Notice that he only quotes two words ("need it") (presumably from one of my emails) without providing any context – a classic way to dishonestly smear someone. Imagine, for example, that I published an article in which I wrote: "Steve Nelson punishes students at Calhoun by labeling them 'miscreants', which causes them to 'wet their pants due to stress.'" He, in fact, wrote the words I quote in his HuffPo article – but of course the sentence I've written is false, dishonest, and the exact opposite of what he actually believes.
 
I've searched all of my ed reform emails for the past five years for the words "need it" and couldn't find them (though they appear many times in various articles I forwarded in sentences like "We need to get extra help to students who need it", but nothing related to discipline).
 
My best guess is that he's referring to something I wrote long ago in which I observed that my daughters' school doesn't have slogans like "Climbing the Mountain to College" painted on the walls, whereas many high-performing charters do.

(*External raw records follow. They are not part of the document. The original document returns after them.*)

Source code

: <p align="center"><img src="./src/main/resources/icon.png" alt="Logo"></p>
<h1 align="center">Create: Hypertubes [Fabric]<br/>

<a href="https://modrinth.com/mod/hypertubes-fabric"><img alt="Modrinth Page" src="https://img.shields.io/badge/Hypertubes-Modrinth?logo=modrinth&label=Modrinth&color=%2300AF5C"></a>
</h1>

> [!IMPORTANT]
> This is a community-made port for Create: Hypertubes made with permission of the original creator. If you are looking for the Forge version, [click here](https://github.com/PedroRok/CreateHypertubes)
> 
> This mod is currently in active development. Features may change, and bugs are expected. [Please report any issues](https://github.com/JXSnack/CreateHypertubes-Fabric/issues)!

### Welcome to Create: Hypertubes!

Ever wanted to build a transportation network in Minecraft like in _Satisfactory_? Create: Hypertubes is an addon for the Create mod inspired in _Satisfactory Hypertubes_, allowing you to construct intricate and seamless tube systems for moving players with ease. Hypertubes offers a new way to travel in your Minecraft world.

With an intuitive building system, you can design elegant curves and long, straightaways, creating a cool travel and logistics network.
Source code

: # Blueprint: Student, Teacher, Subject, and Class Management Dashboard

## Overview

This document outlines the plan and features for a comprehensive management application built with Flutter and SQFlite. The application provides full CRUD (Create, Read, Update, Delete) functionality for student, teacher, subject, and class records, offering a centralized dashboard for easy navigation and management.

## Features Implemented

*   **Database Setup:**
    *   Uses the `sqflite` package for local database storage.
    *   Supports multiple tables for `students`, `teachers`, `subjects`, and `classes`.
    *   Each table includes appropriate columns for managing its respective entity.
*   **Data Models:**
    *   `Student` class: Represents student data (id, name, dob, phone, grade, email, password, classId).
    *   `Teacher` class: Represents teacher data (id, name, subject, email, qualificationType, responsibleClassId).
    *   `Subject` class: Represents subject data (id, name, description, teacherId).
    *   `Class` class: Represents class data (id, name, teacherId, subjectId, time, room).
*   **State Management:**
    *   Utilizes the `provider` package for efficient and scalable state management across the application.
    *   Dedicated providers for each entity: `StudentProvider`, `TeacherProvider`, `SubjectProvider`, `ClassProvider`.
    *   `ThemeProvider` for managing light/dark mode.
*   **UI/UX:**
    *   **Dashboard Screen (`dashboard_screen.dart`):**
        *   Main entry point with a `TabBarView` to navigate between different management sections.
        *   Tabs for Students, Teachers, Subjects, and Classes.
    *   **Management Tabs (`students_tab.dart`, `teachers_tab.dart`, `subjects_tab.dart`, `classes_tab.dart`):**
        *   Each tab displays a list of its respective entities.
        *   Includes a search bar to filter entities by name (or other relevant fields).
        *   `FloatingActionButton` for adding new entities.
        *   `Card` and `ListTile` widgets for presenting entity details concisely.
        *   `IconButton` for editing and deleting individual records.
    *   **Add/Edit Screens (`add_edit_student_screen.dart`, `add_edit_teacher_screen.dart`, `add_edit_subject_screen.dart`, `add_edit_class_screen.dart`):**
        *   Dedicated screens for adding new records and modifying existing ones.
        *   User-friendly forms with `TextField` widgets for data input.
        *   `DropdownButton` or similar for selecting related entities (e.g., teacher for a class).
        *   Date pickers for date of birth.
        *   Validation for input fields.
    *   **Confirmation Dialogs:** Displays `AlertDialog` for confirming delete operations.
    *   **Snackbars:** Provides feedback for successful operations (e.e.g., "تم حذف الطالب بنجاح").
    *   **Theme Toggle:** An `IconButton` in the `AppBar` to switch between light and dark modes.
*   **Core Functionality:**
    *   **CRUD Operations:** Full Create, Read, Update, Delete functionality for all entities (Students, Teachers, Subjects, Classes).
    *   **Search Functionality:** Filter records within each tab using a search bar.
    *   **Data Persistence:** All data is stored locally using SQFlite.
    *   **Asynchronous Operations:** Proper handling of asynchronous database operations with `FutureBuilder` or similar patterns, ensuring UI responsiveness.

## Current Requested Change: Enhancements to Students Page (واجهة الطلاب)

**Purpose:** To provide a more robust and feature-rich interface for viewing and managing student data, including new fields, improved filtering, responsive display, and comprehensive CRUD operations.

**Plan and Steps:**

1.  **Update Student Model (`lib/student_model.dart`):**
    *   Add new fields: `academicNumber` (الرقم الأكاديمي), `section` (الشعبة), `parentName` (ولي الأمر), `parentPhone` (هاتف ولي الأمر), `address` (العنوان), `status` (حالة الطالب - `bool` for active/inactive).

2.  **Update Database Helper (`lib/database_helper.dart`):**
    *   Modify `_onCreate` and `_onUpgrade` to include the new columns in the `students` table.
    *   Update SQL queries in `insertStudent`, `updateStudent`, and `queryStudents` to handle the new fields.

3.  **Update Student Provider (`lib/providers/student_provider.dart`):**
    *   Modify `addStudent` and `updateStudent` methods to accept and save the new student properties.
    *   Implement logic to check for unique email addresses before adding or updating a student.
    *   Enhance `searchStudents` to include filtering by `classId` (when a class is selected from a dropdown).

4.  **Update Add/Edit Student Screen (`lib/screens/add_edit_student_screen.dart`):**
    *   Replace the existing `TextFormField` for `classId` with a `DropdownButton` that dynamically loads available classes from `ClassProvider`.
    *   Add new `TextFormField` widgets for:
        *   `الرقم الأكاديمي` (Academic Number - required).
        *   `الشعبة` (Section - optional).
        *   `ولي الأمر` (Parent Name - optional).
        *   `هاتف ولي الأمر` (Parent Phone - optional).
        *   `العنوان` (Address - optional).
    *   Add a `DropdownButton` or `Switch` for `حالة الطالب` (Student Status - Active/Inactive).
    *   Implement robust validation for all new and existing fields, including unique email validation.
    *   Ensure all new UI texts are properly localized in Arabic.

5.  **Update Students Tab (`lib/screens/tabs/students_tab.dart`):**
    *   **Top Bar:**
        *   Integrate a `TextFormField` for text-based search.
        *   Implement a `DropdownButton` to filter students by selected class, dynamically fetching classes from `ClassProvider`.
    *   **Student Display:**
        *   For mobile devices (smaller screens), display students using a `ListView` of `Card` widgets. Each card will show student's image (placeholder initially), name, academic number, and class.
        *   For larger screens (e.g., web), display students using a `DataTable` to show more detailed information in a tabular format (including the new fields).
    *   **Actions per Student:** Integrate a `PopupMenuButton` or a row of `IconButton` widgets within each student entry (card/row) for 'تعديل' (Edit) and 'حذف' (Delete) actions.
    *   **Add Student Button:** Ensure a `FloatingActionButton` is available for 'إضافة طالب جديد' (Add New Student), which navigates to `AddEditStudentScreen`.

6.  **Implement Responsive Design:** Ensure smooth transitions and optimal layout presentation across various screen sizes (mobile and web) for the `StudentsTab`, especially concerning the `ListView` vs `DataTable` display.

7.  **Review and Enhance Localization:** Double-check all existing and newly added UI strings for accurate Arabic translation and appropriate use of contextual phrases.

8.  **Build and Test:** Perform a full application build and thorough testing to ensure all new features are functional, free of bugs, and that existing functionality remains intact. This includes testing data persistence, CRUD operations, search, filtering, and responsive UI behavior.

Why? Because my daughters and their classmates, from the day they were born, have been surrounded by adults who all graduated from college. It would never occur to them not to go to college or not to finish college because they don't know anyone who hasn't done so. It's in the air that they breathe. But, it goes without saying, it's most certainly not in the air in the lives of most of the children most charter schools serve – so the charters have to instill it.
 
Or maybe he's referring to another email I sent in which I shared a conversation I had with Joanna Belcher, the rockstar principal of KIPP's Spark Academy elementary school in Newark (Dale Russakoff writes about her glowingly in The Prize: Who's in Charge of America's Schools?). I observed Joanna and her staff teaching the little children to walk quickly and quietly in line. Time after time, one or two children would get distracted and start talking or fall out of line and they'd all have to do it again.
 
Afterward, I told Joanna, "You know, there are a lot of folks who'd watch that and think that what you're doing is overly harsh and militaristic." She laughed and said (I'm paraphrasing from distant memory), "When I first started teaching, I thought so too. But then I learned. We only have kids for a certain number of hour every day – and we (and they) can't afford to waste a single minute. Our kids are moving between classrooms, to lunch, etc. a dozen times a day. Imagine if we wasted five minutes each time – that would be an hour a day down the drain!"
 
In summary, schools that successfully educate the most disadvantaged kids and give them a fair shot in life need to do a lot of things differently vs. schools like Calhoun and Nightingale that serve almost entirely the most advantaged kids. It's not because they're racist, but because different students have different needs that need to be addressed in different ways. Steve Nelson, before you publish any more rubbish about some incredible, inspiring charter schools, take the time to come see them and learn the truth.